*EXERCISE REQUIREMENTS:* Every line of the material below that contains the string "parameter" must appear in the answer.

******

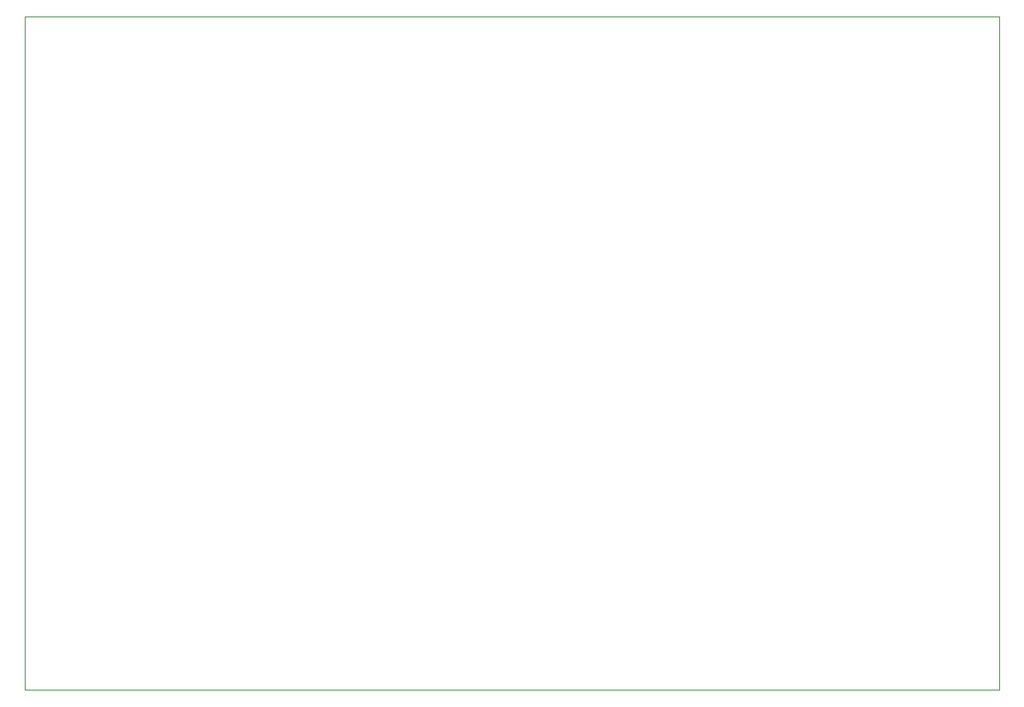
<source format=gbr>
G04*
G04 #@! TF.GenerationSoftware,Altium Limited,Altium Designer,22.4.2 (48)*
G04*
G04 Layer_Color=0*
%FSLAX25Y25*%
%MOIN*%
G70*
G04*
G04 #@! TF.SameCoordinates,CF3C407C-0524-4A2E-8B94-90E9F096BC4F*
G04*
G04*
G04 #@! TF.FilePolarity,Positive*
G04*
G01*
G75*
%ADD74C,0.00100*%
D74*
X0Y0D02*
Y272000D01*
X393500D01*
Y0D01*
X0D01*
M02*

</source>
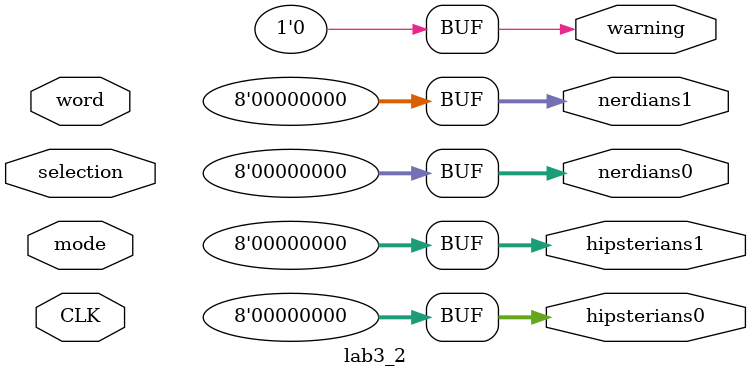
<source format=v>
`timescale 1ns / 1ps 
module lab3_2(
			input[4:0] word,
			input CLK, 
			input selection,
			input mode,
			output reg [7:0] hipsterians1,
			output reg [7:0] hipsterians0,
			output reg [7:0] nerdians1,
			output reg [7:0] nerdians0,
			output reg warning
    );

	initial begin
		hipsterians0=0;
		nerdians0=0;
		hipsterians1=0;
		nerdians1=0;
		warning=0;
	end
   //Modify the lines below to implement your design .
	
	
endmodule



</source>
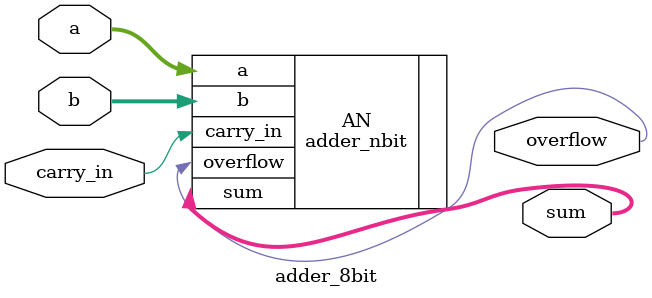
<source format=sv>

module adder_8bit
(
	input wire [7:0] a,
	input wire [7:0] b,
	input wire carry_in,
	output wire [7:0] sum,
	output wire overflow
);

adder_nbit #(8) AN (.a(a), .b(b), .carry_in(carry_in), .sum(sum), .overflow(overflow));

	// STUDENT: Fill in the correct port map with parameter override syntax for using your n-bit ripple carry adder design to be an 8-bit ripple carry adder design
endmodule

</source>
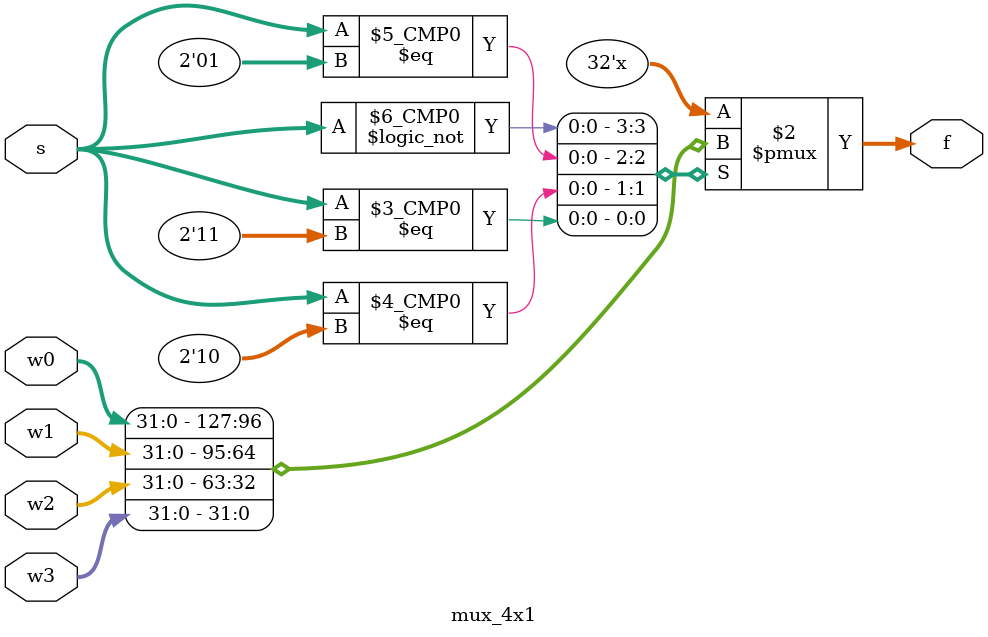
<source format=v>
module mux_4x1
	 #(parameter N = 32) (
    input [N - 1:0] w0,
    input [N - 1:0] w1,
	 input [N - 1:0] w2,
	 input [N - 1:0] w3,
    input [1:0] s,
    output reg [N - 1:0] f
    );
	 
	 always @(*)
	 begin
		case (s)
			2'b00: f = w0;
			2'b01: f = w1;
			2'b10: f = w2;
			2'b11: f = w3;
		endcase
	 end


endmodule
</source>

******

*RESULT:*
	// STUDENT: Fill in the correct port map with parameter override syntax for using your n-bit ripple carry adder design to be an 8-bit ripple carry adder design
	 #(parameter N = 32) (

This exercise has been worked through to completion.